YOUR ASSIGNMENT: Continue the forum thread below on removing strings that contain non-English letters, picking up after its final sentence.

SOURCE PASSAGE:
★ ★ ★ ★
Search code examples
pythonregexstringdataframeletter

How to delete some strings with non-English letters?


I am new to regular expressions and Python. For example, my string list is:

my_try = ['Aas','1Aasdf','cc)','ASD','.ASD','aaaa1','A']

Now, I want to delete all the strings with non-English letters. So, I just want to keep:

['Aas','ASD','A']

I do not know how to use ^ or something else to do this?

And, if my data is:

my_try=pd.DataFrame({'try':
                         ['Aas','1Aasdf','cc)','A2SD','.ASD',
                          'aaaa1','A','123%']})

Then I use:

[x for x in my_try if re.match(r'^[a-zA-Z]+$', x['try'])]

Why do I have such error:

Traceback (most recent call last):
  File "C:\feng\myCode\infoExtract\venv\lib\site-packages\IPython    \core\interactiveshell.py", line 3319, in run_code
    exec(code_obj, self.user_global_ns, self.user_ns)
  File "<ipython-input-58-4bd95f31bd0c>", line 1, in <module>
    [x for x in my_try if re.match(r'^[a-zA-Z]+$', x['try'])]
  File "<ipython-input-58-4bd95f31bd0c>", line 1, in <listcomp>
    [x for x in my_try if re.match(r'^[a-zA-Z]+$', x['try'])]
 TypeError: string indices must be integers

How can I fix this and why does it happen?
★ ★ ★ ★
Keypoint correspondence data
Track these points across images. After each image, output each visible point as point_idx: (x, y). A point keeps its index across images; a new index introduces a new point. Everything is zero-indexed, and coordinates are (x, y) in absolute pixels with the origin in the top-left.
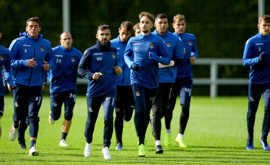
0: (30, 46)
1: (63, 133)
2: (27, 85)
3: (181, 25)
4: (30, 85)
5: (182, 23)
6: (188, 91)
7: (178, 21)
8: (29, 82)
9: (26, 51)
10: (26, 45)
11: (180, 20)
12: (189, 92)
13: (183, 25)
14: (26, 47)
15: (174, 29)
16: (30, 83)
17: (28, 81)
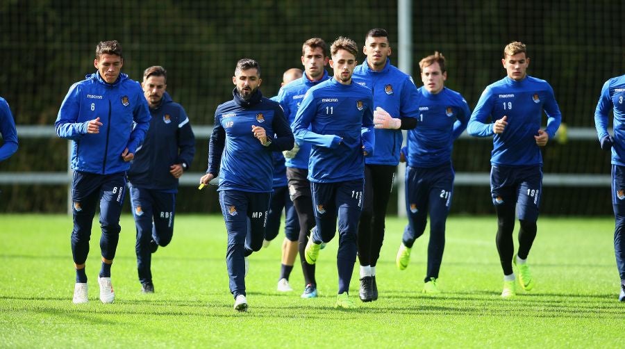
0: (100, 97)
1: (283, 266)
2: (100, 172)
3: (517, 63)
4: (105, 174)
5: (519, 59)
6: (532, 195)
7: (512, 54)
8: (104, 168)
9: (93, 107)
10: (93, 97)
11: (516, 53)
12: (534, 197)
13: (521, 62)
14: (93, 100)
15: (506, 70)
16: (106, 169)
17: (102, 165)
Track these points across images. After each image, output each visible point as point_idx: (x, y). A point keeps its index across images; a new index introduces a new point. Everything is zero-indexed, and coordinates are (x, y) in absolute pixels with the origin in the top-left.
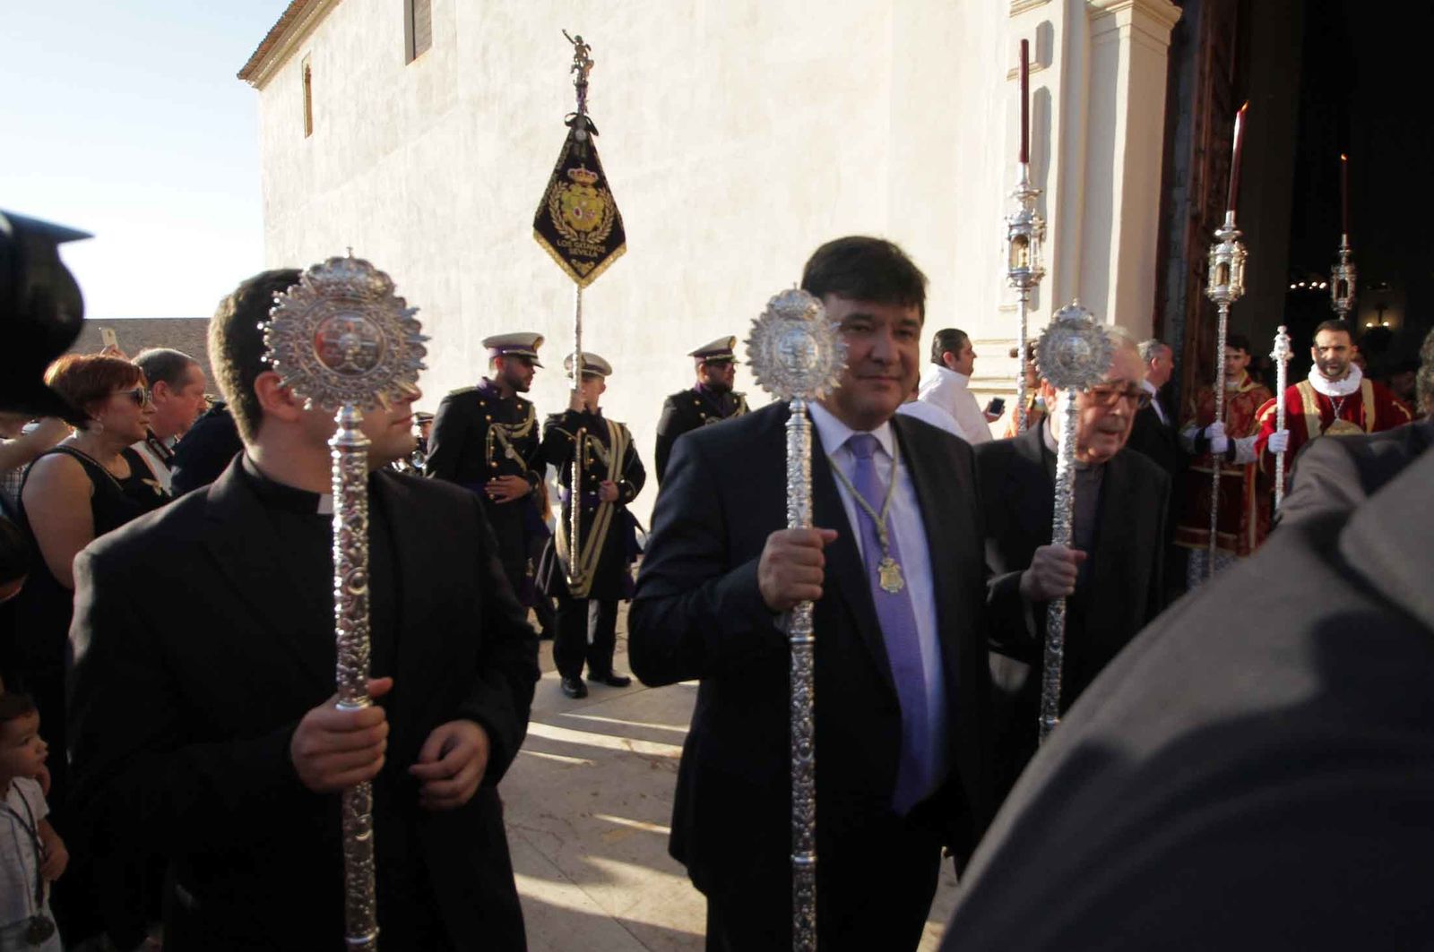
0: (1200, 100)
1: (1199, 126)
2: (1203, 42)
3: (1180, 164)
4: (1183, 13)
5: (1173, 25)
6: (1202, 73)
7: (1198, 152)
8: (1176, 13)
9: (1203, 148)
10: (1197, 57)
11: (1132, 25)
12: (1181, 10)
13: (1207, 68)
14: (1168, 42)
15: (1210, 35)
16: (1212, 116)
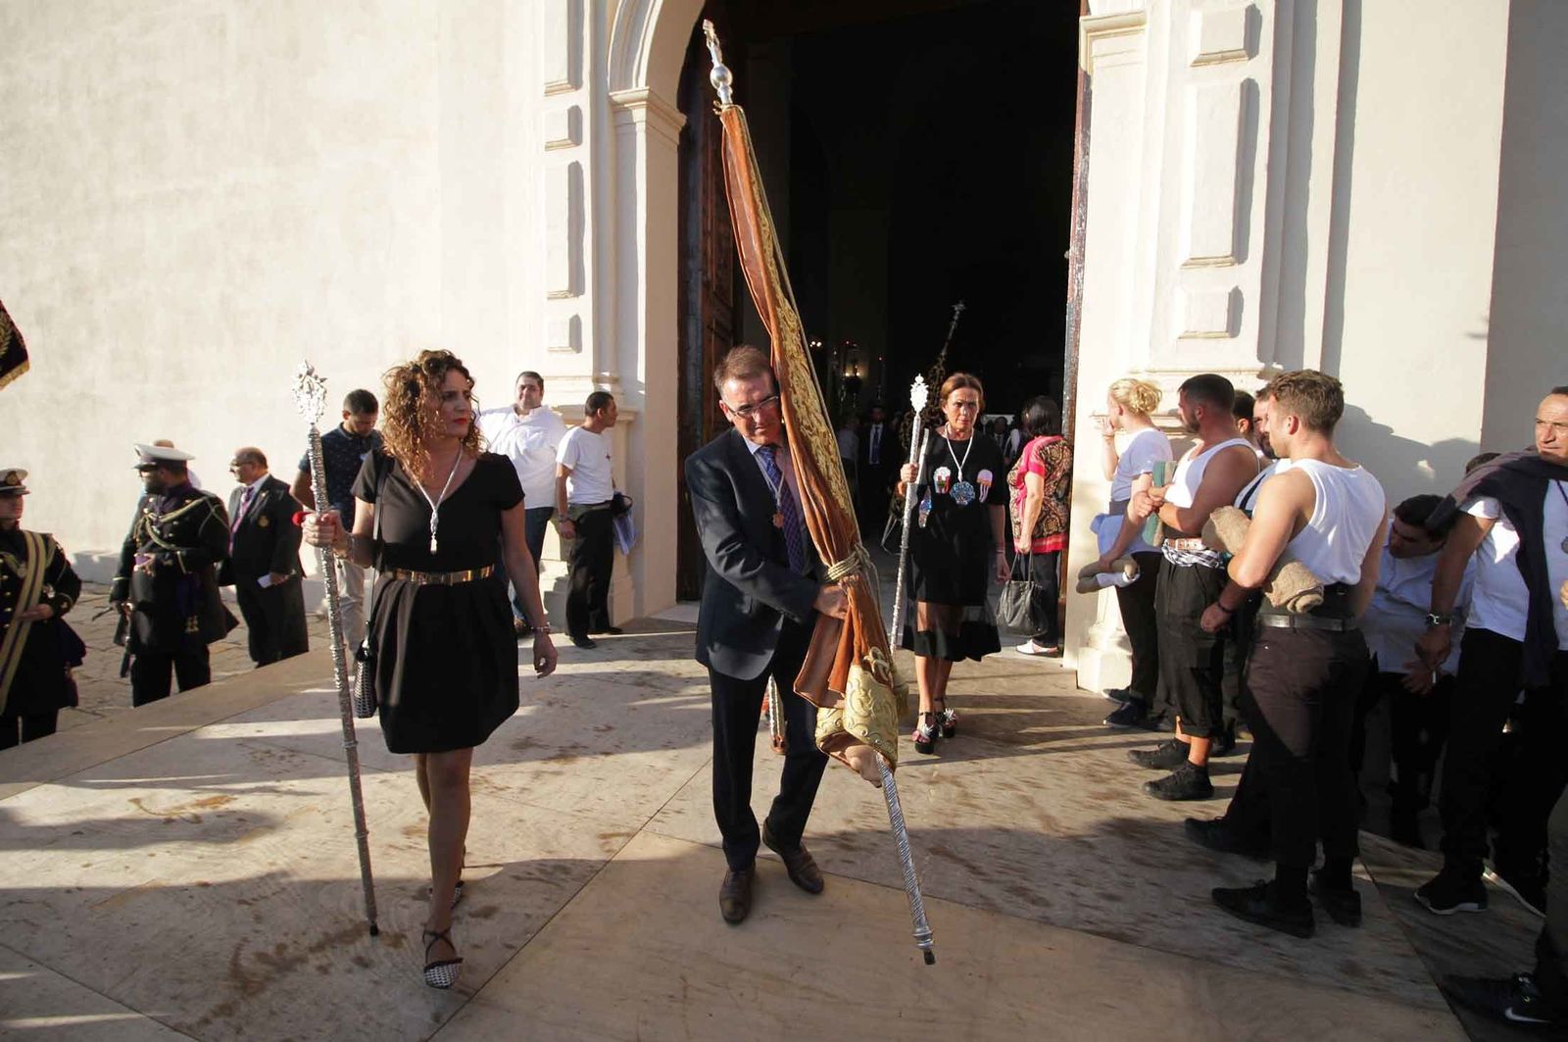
0: (705, 191)
1: (705, 211)
2: (705, 146)
3: (692, 241)
4: (687, 120)
5: (680, 129)
6: (705, 170)
7: (705, 233)
8: (682, 119)
9: (709, 228)
10: (700, 158)
11: (646, 122)
12: (685, 117)
13: (709, 167)
14: (678, 142)
15: (710, 143)
16: (717, 205)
★ ★ ★ ★
RESULT FOR THIS TASK:
Solution

  • You have a list and want to filter it to only contain elements that match some condition, list comprehensions with an if are perfect for that:

    my_list = [1, 2, 3, 4, 5, 6]
    # just even numbers:
    print([x for x in my_list if x % 2 == 0])
    

    And you want to filter for anything that consists of only letters 'a' through 'z' and 'A' through 'Z', which is where a regex is easy to use:

    my_try = ['Aas','1Aasdf','cc)','ASD','.ASD','aaaa1','A']
    print([x for x in my_try if re.match('^[a-zA-Z]+$', x)])
    

    The regex starts with ^ and ends in $ to tell re.match() that it should match the entire string, from start to end. [a-zA-Z] defines a character class containing the letters you're after. Often you'd use \w but that also includes numbers. And finally, the + means there needs to be 1 or more of the characters in the string (as opposed to 0 or more if you use *)